Attired in a kurta-pyjama, the leader of the main Opposition party answered a question about what economic policies the Congress would follow if it came to power in 2019. “The economic policy will be similar in trajectory to (former Prime Minister) Manmohan Singh’s,” he said, adding: “We will focus on small and medium businesses.”
He also said the focus of the banking system and of government support needed to shift to developing small industries. “We will focus on agriculture, construction, building houses, bringing technology to agriculture, building a food chain and connecting farms to markets,” he added.
Rahul Gandhi also spoke of the stressed assets problem affecting the banking system in the country.
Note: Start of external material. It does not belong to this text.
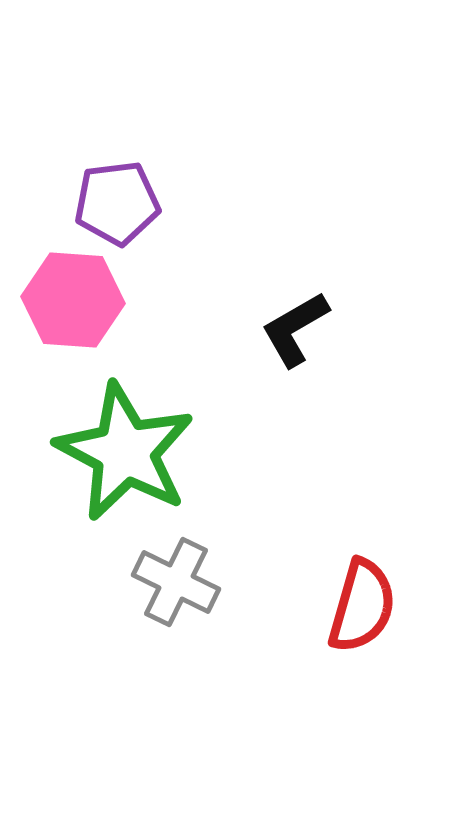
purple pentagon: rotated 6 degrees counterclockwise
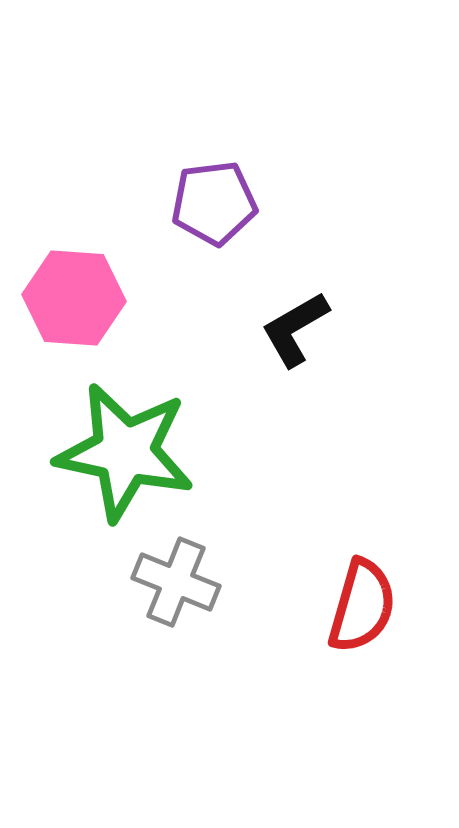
purple pentagon: moved 97 px right
pink hexagon: moved 1 px right, 2 px up
green star: rotated 16 degrees counterclockwise
gray cross: rotated 4 degrees counterclockwise
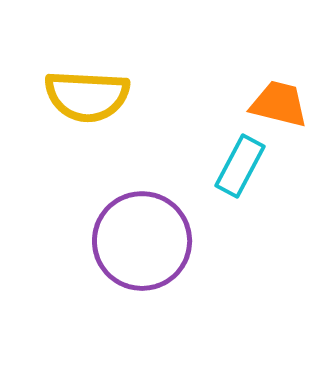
“Indian banks have Rs 12.5 trillion of NPAs (non-performing assets). Indian banks are jam-shut because of the NPAs, basically belonging to 15-20 industrialists,” he said, adding that Modi’s ploy of “funding 15-20 top businesses was not going to create jobs”.
An official from the American embassy in Britain asked how Congress would bridge the gap between Bharatiya Janata Party’s (BJP’s) and Congress’s funds, and change the leaning of businessmen towards the BJP.
Rahul Gandhi said: “You’ll be surprised at the mood of the business community in India today. They expected a tremendous amount from Mr Modi, but he failed them. They are terrified of saying this publicly. There’s an immense amount of pressure from the Central Bureau of Investigation, from the Enforcement Directorate.”
Among his unannounced engagements on Friday was a closed-door meeting with 24 businessmen at the exclusive Royal Automobile Club at Pall Mall.
Rahul Gandhi said in 2019, with the alliance that was taking shape in Uttar Pradesh, the Opposition would command 60 per cent of votes in the state and the “BJP cannot win five seats”, out of the 80 in the Lok Sabha. In 2014, the BJP had won 73 seats.
Rahul Gandhi, who has a Masters degree in economics from Trinity College, Cambridge, called for a programme of decentralisation. He also spoke of “breaking” what he described as the “monopoly” of the Ministry of External Affairs, by providing access to think tanks, “new voices”, to formulate foreign policy.
He did not specify whether the talent from think-tanks should be inducted into the Indian Foreign Service or serve contract periods in it.
“Not only is there a monopoly of the foreign ministry there also is the monopoly of the Prime Minister’s Office on the foreign ministry,” he said, adding External Affairs Minister Sushma Swaraj was a “capable lady”, but she “has nothing better to do than look after visas”.
With fears of Brexit going through without a deal, Rahul Gandhi was predictably asked about it. He said, “I have more questions, frankly… than answers.”
He met MPs and peers in the Houses of Parliament at an event hosted by the longest serving Indian-origin MP in the British House of Commons, Keith Vaz, and the Indian Overseas Congress (IOC). On Saturday, he will speak at a working lunch with Indian Journalists’ Association (Europe) and address an IOC rally at Ruislip near London.